Jongeren met complexe zorgnoden hebben vaak een lange geschiedenis van plaatsing in gefragmenteerde zorgwerkvelden, en vallen vaak tussen de plooien van het zorglandschap. Dat maakt de fragiliteit van het systeem zichtbaar. In stedelijke contexten, waar zorglandschappen divers en complex zijn, staat deze problematiek hoog op de agenda. De onderliggende constructies variëren van de opvoedingssituatie (statuut VOS) die als problematisch wordt gezien waardoor de veiligheid van de jongeren in gevaar komt, tot de jongeren in kwestie zelf die al gevaar voor de samenleving worden benaderd (statuut van jeugddelinquent). Jongeren met een VOS statuut komen actueel terecht in “Veilig Verblijf” bij private voorzieningen of in de pilootprojecten “Veilige Trajecten”, terwijl jongeren met een statuut als jeugddelinquent in de Gemeenschapsinstellingen terecht blijven komen.
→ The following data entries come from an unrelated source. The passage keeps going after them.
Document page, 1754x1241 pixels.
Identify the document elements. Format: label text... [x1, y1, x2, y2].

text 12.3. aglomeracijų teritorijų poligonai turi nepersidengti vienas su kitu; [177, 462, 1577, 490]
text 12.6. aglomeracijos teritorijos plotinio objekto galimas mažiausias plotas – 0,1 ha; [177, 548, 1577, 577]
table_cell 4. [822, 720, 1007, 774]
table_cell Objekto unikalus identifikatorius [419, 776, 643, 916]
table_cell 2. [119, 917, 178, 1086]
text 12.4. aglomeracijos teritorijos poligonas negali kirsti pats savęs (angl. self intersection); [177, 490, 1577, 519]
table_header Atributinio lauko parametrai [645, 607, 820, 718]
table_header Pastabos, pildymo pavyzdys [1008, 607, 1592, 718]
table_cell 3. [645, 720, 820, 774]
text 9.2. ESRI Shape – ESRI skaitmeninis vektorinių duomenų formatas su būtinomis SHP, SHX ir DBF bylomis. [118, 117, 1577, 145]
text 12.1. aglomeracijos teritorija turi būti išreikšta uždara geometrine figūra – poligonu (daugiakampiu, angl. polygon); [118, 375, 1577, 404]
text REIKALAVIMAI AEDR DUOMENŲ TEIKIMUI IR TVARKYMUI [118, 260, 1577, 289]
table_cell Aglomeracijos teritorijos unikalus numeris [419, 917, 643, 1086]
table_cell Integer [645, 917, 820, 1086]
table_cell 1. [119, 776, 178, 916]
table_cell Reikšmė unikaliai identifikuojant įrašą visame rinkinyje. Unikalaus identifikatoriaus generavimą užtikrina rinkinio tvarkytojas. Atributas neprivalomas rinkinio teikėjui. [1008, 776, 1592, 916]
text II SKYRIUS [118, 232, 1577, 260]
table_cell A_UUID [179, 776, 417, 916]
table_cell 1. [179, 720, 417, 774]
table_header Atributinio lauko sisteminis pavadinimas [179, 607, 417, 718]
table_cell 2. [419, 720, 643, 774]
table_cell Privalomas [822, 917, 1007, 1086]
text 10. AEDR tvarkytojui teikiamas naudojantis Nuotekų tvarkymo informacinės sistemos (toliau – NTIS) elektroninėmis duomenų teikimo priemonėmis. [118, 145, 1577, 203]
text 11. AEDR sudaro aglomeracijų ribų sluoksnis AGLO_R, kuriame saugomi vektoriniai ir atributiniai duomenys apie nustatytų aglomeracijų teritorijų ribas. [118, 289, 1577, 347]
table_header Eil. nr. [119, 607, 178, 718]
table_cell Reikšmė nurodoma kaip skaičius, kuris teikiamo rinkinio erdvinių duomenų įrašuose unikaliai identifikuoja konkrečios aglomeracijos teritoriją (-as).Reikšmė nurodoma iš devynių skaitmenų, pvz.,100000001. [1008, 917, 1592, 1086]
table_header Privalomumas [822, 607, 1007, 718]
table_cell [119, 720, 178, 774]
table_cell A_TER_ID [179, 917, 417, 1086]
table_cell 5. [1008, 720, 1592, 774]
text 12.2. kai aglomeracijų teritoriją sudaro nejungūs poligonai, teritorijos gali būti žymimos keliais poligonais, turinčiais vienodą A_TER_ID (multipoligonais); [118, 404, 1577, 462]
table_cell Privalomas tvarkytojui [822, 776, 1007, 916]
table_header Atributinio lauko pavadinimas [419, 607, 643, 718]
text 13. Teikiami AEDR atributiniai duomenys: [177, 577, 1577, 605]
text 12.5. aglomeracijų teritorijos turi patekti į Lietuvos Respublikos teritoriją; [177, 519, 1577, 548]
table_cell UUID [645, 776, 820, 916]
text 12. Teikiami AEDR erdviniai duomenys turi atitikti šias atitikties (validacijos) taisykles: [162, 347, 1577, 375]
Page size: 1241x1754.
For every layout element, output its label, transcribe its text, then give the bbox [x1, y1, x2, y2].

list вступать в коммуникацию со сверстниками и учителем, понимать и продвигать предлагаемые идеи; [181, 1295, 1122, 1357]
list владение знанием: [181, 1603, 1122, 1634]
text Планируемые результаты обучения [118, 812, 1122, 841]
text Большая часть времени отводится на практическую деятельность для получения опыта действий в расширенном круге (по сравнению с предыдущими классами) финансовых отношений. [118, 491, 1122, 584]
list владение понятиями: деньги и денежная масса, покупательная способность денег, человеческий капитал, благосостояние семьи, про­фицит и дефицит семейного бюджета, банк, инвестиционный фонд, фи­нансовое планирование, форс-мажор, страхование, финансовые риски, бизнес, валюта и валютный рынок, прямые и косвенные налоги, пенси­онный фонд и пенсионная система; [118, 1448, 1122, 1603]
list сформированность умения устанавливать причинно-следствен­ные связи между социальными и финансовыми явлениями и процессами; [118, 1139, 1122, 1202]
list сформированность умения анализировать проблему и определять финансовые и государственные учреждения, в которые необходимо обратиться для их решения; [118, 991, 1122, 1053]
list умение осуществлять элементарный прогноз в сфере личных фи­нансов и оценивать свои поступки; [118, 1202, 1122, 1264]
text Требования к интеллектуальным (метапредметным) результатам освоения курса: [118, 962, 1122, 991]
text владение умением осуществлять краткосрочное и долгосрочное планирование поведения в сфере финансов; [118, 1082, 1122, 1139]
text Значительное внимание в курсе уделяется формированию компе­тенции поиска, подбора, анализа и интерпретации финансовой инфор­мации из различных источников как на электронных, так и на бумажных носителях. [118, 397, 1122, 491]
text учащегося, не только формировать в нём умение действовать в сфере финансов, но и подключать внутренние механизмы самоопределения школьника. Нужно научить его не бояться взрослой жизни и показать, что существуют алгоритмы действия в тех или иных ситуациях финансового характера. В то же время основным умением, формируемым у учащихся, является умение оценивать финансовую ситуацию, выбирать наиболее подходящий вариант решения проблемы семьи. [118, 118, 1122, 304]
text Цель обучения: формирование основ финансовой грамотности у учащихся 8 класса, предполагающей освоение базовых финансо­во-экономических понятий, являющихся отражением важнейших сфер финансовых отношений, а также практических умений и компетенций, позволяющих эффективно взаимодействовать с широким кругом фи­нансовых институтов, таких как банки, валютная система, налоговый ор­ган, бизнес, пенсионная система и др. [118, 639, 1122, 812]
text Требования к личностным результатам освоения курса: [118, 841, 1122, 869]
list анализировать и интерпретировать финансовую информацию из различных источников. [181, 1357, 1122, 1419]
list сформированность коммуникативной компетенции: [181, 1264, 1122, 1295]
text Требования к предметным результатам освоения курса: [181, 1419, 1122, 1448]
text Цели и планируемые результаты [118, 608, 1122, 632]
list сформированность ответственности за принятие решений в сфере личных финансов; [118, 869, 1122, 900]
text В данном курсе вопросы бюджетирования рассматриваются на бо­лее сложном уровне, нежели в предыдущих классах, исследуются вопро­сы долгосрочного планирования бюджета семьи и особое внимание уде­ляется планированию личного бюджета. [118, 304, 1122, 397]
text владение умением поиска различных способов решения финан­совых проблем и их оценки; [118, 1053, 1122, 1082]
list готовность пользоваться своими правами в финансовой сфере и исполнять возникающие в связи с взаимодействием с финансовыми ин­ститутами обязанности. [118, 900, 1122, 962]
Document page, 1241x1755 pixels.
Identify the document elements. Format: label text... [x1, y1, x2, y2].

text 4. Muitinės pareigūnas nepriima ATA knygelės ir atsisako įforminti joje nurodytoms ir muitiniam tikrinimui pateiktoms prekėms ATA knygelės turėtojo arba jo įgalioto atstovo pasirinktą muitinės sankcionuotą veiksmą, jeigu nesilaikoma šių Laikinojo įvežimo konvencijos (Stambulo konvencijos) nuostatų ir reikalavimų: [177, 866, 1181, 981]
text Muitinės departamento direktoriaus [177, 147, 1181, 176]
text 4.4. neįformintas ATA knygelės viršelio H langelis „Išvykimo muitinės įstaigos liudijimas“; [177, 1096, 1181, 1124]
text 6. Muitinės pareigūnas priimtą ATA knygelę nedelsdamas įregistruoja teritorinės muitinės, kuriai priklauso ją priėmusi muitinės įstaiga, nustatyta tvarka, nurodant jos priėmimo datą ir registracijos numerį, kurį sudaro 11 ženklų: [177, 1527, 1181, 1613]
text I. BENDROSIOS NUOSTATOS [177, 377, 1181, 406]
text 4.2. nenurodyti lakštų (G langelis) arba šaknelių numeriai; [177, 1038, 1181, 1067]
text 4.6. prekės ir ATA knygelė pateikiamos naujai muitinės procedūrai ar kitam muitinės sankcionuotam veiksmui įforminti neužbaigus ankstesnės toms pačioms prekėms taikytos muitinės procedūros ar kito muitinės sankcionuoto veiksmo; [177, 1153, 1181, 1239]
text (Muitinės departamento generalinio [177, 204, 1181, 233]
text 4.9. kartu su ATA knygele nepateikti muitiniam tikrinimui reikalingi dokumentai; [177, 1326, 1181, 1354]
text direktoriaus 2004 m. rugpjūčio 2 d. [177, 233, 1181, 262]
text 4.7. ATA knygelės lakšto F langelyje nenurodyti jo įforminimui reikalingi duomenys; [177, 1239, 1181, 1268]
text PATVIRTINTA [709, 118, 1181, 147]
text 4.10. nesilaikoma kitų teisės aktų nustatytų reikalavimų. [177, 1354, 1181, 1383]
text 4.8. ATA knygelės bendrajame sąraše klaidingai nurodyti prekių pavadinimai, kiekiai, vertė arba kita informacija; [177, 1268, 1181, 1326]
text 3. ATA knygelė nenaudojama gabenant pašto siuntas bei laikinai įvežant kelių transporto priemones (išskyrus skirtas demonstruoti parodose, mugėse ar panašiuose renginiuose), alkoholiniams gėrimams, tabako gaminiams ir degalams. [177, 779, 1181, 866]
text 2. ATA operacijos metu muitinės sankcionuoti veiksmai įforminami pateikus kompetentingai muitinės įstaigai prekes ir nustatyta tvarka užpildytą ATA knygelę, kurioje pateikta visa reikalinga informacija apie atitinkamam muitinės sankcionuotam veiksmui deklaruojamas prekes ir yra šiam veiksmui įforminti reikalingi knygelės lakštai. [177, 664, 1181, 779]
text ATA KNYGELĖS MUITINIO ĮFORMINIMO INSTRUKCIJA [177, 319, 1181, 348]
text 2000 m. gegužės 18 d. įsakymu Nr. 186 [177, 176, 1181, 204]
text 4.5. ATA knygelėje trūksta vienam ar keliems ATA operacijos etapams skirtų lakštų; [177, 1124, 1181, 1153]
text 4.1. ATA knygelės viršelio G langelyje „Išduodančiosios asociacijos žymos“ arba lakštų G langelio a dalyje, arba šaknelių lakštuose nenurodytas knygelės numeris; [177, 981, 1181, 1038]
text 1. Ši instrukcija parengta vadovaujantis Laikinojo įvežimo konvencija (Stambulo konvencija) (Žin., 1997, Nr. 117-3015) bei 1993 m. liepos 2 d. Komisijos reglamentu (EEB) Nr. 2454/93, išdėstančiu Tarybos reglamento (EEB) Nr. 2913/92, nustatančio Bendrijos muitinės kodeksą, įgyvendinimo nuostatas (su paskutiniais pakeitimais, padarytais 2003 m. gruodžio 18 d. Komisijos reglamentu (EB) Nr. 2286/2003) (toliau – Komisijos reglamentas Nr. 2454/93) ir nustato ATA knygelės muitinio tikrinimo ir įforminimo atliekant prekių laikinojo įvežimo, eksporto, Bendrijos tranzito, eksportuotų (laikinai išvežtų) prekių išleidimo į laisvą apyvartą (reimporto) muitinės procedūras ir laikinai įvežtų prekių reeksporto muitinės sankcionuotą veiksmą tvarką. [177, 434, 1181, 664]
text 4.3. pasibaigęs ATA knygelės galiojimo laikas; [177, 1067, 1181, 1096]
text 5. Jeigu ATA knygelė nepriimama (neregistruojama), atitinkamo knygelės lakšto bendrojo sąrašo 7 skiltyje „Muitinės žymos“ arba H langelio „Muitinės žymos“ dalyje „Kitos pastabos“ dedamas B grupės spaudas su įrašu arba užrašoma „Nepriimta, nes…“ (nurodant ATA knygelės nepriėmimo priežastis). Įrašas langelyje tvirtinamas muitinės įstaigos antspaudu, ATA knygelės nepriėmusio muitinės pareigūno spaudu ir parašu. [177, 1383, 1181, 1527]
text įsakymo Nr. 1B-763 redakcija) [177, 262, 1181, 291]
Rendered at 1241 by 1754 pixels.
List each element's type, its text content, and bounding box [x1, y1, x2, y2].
Het wordt hierbij duidelijk hoe complex en ambigu ‘veiligheid’ ingevuld wordt.

De invulling van veiligheid in de jeugdhulp beweegt zich tussen twee polen: beheersing en mensenrechten. Veiligheid als beheersing vertrekt vanuit een risico-denken dat jongeren vooral ziet als dragers van gevaar, waarbij opsluiting, isolatie en fixatie het antwoord zijn op gedragsuitdagingen. Dit wordt zichtbaar in de fysieke inrichting van instellingen: isolatieruimtes, cameratoezicht, hekwerken, soms zelfs vastgevezen meubilair. Dit pedagogisch regime tracht controle te houden, maar kan secundaire traumatisering veroorzaken, terwijl het de leefwereld en ervaring van veiligheid van jongeren vaak negeert.

Tegenover deze logica staat een benadering vanuit mensenrechten, die bewegingsvrijheid, een ervaring van veiligheid en autonomie centraal stelt. Veiligheid wordt hier niet opgelegd, maar vertaald vanuit de ervaringen en de leefwereld van jongeren zelf. Het betekent het doorbreken van fragmentatie, het zoeken naar gedeelde probleemdefinities en het ontwijken van al te strikte risicokaders. Samenwerking met jeugdrechters, politie, lokale overheden en buurtactoren wordt zo een instrument om veiligheid collectief te herdefiniëren.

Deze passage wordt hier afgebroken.